◆ Record set
= = = = =

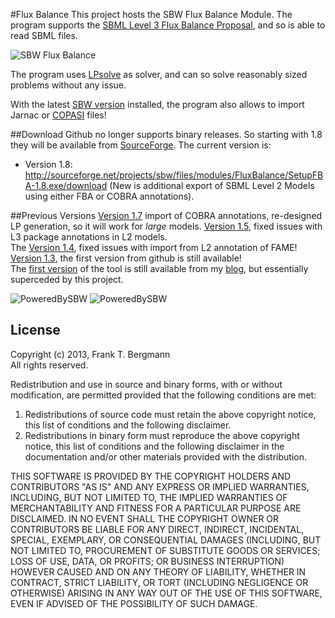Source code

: #Flux Balance 
This project hosts the SBW Flux Balance Module. The program supports the [SBML Level 3 Flux Balance Proposal](http://sbml.org/Documents/Specifications/SBML_Level_3/Packages/Flux_Balance_Constraints_%28fbc%29), and so is able to read SBML files. 

![SBW Flux Balance](https://raw.github.com/fbergmann/FluxBalance/master/images/2012-11-11_-_FBA.png)

The program uses [LPsolve](http://lpsolve.sourceforge.net) as solver, and can so solve reasonably sized problems without any issue. 

With the latest [SBW version](http://128.208.17.26/fbergman/files/latest/SetupSBW.exe) installed, the program also allows to import Jarnac or [COPASI](http://copasi.org) files!

##Download
Github no longer supports binary releases. So starting with 1.8 they will be available from [SourceForge](https://sourceforge.net/projects/sbw/upload/modules/FluxBalance/). The current version is:  

* Version 1.8: <http://sourceforge.net/projects/sbw/files/modules/FluxBalance/SetupFBA-1.8.exe/download> (New is additional export of SBML Level 2 Models using either FBA or COBRA annotations).



##Previous Versions
[Version 1.7](https://github.com/fbergmann/FluxBalance/raw/master/releases/SetupFBA-1.7.exe) import of COBRA annotations, re-designed LP generation, so it will work for *large* models.
[Version 1.5](https://github.com/downloads/fbergmann/FluxBalance/SetupFBA-1.5.exe), fixed issues with L3 package annotations in L2 models.  
The [Version 1.4](https://github.com/downloads/fbergmann/FluxBalance/SetupFBA-1.4.exe), fixed issues with import from L2 annotation of FAME!  
[Version 1.3](https://github.com/downloads/fbergmann/FluxBalance/SetupFBA-1.3.exe), the first version from github is still available!  
The [first version](http://frank-fbergmann.blogspot.com/2009/03/fluxbalance-analysis-with-sbw.html) of the tool is still available from my [blog](http://frank-fbergmann.blogspot.com/), but essentially superceded by this project. 

![PoweredBySBW](https://raw.github.com/fbergmann/FluxBalance/master/images/SBW%20Logo-transparent.png) 
![PoweredBySBW](https://raw.github.com/fbergmann/FluxBalance/master/images/sbml-logo-70.jpg) 
 
## License
Copyright (c) 2013, Frank T. Bergmann  
All rights reserved.

Redistribution and use in source and binary forms, with or without
modification, are permitted provided that the following conditions are met: 

1. Redistributions of source code must retain the above copyright notice, this
   list of conditions and the following disclaimer. 
2. Redistributions in binary form must reproduce the above copyright notice,
   this list of conditions and the following disclaimer in the documentation
   and/or other materials provided with the distribution.   
  
THIS SOFTWARE IS PROVIDED BY THE COPYRIGHT HOLDERS AND CONTRIBUTORS "AS IS" AND
ANY EXPRESS OR IMPLIED WARRANTIES, INCLUDING, BUT NOT LIMITED TO, THE IMPLIED
WARRANTIES OF MERCHANTABILITY AND FITNESS FOR A PARTICULAR PURPOSE ARE
DISCLAIMED. IN NO EVENT SHALL THE COPYRIGHT OWNER OR CONTRIBUTORS BE LIABLE FOR
ANY DIRECT, INDIRECT, INCIDENTAL, SPECIAL, EXEMPLARY, OR CONSEQUENTIAL DAMAGES
(INCLUDING, BUT NOT LIMITED TO, PROCUREMENT OF SUBSTITUTE GOODS OR SERVICES;
LOSS OF USE, DATA, OR PROFITS; OR BUSINESS INTERRUPTION) HOWEVER CAUSED AND
ON ANY THEORY OF LIABILITY, WHETHER IN CONTRACT, STRICT LIABILITY, OR TORT
(INCLUDING NEGLIGENCE OR OTHERWISE) ARISING IN ANY WAY OUT OF THE USE OF THIS
SOFTWARE, EVEN IF ADVISED OF THE POSSIBILITY OF SUCH DAMAGE.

= = = = =

◆ Problem requirements
Extract the source text from each item above unchanged, and leave the pictures out of your answer.

◆ Exercise answer
Source code

: #Flux Balance 
This project hosts the SBW Flux Balance Module. The program supports the [SBML Level 3 Flux Balance Proposal](http://sbml.org/Documents/Specifications/SBML_Level_3/Packages/Flux_Balance_Constraints_%28fbc%29), and so is able to read SBML files. 

![SBW Flux Balance](https://raw.github.com/fbergmann/FluxBalance/master/images/2012-11-11_-_FBA.png)

The program uses [LPsolve](http://lpsolve.sourceforge.net) as solver, and can so solve reasonably sized problems without any issue. 

With the latest [SBW version](http://128.208.17.26/fbergman/files/latest/SetupSBW.exe) installed, the program also allows to import Jarnac or [COPASI](http://copasi.org) files!

##Download
Github no longer supports binary releases. So starting with 1.8 they will be available from [SourceForge](https://sourceforge.net/projects/sbw/upload/modules/FluxBalance/). The current version is:  

* Version 1.8: <http://sourceforge.net/projects/sbw/files/modules/FluxBalance/SetupFBA-1.8.exe/download> (New is additional export of SBML Level 2 Models using either FBA or COBRA annotations).



##Previous Versions
[Version 1.7](https://github.com/fbergmann/FluxBalance/raw/master/releases/SetupFBA-1.7.exe) import of COBRA annotations, re-designed LP generation, so it will work for *large* models.
[Version 1.5](https://github.com/downloads/fbergmann/FluxBalance/SetupFBA-1.5.exe), fixed issues with L3 package annotations in L2 models.  
The [Version 1.4](https://github.com/downloads/fbergmann/FluxBalance/SetupFBA-1.4.exe), fixed issues with import from L2 annotation of FAME!  
[Version 1.3](https://github.com/downloads/fbergmann/FluxBalance/SetupFBA-1.3.exe), the first version from github is still available!  
The [first version](http://frank-fbergmann.blogspot.com/2009/03/fluxbalance-analysis-with-sbw.html) of the tool is still available from my [blog](http://frank-fbergmann.blogspot.com/), but essentially superceded by this project. 

![PoweredBySBW](https://raw.github.com/fbergmann/FluxBalance/master/images/SBW%20Logo-transparent.png) 
![PoweredBySBW](https://raw.github.com/fbergmann/FluxBalance/master/images/sbml-logo-70.jpg) 
 
## License
Copyright (c) 2013, Frank T. Bergmann  
All rights reserved.

Redistribution and use in source and binary forms, with or without
modification, are permitted provided that the following conditions are met: 

1. Redistributions of source code must retain the above copyright notice, this
   list of conditions and the following disclaimer. 
2. Redistributions in binary form must reproduce the above copyright notice,
   this list of conditions and the following disclaimer in the documentation
   and/or other materials provided with the distribution.   
  
THIS SOFTWARE IS PROVIDED BY THE COPYRIGHT HOLDERS AND CONTRIBUTORS "AS IS" AND
ANY EXPRESS OR IMPLIED WARRANTIES, INCLUDING, BUT NOT LIMITED TO, THE IMPLIED
WARRANTIES OF MERCHANTABILITY AND FITNESS FOR A PARTICULAR PURPOSE ARE
DISCLAIMED. IN NO EVENT SHALL THE COPYRIGHT OWNER OR CONTRIBUTORS BE LIABLE FOR
ANY DIRECT, INDIRECT, INCIDENTAL, SPECIAL, EXEMPLARY, OR CONSEQUENTIAL DAMAGES
(INCLUDING, BUT NOT LIMITED TO, PROCUREMENT OF SUBSTITUTE GOODS OR SERVICES;
LOSS OF USE, DATA, OR PROFITS; OR BUSINESS INTERRUPTION) HOWEVER CAUSED AND
ON ANY THEORY OF LIABILITY, WHETHER IN CONTRACT, STRICT LIABILITY, OR TORT
(INCLUDING NEGLIGENCE OR OTHERWISE) ARISING IN ANY WAY OUT OF THE USE OF THIS
SOFTWARE, EVEN IF ADVISED OF THE POSSIBILITY OF SUCH DAMAGE.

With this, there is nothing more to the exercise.